▶ [Task goal]
Search the data below for the word "março" and report how many lines contain it, with no added words.

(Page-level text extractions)
========================
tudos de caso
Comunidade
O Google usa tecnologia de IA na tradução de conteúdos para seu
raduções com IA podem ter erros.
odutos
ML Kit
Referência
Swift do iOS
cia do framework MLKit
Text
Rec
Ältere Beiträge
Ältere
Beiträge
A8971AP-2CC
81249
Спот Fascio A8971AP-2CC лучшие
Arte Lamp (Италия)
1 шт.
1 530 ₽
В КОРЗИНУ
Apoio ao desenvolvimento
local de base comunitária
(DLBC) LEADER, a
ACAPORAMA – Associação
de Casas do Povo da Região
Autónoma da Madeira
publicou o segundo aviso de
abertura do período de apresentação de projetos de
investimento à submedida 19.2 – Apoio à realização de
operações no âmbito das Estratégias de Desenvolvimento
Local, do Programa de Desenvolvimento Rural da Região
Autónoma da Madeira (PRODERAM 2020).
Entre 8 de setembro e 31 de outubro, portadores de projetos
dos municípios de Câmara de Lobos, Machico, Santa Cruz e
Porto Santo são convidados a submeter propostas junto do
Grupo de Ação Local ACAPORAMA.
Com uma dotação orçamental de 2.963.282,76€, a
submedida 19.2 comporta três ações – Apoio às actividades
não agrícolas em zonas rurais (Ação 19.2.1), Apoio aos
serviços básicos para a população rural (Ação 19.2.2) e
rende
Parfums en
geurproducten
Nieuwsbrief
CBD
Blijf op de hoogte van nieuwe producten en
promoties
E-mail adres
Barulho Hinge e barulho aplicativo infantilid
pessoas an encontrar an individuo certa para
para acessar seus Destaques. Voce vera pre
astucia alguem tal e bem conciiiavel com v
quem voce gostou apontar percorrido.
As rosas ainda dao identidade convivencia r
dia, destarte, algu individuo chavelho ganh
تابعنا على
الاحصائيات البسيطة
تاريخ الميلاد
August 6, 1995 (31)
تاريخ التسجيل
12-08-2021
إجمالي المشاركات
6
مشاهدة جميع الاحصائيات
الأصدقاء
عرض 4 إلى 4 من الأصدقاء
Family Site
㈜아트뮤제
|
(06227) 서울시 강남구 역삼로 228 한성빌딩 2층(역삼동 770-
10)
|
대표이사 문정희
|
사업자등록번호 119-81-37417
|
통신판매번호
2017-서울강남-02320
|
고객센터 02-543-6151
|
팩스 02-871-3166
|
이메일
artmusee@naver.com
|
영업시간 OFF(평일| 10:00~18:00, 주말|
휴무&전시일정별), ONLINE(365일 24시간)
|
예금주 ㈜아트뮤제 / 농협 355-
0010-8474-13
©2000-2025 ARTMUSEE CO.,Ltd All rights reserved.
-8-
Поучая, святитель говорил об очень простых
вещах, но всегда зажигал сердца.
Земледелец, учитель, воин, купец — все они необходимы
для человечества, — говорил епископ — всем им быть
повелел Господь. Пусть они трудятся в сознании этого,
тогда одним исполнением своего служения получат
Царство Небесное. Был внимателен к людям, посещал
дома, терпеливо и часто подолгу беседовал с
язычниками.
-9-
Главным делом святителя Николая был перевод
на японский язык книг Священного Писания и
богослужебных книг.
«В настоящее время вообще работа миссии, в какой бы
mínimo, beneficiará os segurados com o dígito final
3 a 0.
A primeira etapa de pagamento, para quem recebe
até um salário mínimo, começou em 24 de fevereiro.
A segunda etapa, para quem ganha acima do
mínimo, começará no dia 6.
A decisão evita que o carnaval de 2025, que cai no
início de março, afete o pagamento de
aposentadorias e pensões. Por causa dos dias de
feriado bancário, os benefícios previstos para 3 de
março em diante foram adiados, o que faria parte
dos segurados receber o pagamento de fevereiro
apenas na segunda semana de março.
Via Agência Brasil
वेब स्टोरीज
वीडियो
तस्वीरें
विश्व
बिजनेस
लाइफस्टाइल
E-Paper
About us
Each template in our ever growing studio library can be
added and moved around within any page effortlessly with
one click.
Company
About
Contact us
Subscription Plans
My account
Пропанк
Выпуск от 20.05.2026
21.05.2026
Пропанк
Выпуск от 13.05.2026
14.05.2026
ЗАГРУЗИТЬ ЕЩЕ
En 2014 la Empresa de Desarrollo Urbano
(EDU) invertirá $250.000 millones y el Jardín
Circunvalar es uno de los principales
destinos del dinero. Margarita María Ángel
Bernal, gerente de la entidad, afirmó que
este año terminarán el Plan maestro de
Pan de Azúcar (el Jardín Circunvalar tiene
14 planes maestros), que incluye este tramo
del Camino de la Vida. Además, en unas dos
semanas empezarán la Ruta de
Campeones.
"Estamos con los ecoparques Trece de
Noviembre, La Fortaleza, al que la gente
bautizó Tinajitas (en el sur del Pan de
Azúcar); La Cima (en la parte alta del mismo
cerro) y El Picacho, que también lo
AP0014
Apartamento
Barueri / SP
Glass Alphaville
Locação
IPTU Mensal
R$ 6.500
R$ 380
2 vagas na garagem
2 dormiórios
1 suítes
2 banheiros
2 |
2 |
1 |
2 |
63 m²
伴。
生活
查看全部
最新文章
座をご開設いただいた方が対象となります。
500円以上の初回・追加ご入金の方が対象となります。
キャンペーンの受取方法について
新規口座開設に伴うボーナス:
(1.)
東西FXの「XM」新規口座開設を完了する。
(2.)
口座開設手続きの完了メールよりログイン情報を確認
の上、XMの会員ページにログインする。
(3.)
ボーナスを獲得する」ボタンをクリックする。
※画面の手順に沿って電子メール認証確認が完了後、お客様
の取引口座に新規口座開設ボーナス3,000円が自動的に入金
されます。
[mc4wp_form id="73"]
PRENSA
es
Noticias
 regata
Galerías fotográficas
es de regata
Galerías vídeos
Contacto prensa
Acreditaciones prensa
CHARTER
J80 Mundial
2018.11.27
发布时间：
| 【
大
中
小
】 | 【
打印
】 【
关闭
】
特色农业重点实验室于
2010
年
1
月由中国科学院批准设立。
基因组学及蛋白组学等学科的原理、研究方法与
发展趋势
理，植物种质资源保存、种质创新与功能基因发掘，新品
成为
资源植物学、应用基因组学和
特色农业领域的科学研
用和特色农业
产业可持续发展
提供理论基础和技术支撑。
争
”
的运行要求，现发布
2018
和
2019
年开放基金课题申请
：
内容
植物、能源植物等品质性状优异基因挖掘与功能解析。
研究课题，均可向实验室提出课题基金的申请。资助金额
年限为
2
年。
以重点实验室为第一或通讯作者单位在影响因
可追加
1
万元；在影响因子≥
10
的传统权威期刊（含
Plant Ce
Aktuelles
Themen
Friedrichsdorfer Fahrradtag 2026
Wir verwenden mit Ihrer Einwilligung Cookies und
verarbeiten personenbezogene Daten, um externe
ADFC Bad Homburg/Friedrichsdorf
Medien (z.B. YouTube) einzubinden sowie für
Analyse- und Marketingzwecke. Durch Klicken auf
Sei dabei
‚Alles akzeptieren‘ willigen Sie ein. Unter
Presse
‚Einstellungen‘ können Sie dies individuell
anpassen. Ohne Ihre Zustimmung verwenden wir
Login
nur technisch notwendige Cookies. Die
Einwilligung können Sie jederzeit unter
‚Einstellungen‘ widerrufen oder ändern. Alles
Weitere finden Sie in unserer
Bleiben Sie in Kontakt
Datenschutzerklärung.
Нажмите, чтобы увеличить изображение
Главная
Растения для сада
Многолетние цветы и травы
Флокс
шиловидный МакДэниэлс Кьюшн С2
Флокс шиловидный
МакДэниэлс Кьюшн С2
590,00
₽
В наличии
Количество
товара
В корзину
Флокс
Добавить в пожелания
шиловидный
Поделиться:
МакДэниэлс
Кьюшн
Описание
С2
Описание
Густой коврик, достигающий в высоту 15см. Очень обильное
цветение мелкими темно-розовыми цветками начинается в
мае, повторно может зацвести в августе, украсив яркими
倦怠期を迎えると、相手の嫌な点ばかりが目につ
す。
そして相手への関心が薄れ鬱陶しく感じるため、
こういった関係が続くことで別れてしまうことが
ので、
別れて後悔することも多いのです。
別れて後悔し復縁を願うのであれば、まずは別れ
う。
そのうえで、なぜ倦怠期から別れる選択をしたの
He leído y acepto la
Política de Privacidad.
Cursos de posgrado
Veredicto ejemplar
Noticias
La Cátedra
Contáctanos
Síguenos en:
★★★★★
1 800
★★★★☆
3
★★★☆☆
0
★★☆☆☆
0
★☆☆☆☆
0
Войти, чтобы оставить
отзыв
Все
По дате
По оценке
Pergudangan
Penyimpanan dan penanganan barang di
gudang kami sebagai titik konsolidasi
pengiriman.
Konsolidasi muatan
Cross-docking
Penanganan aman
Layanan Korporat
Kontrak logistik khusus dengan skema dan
========================
▶ [Response for this exercise]
3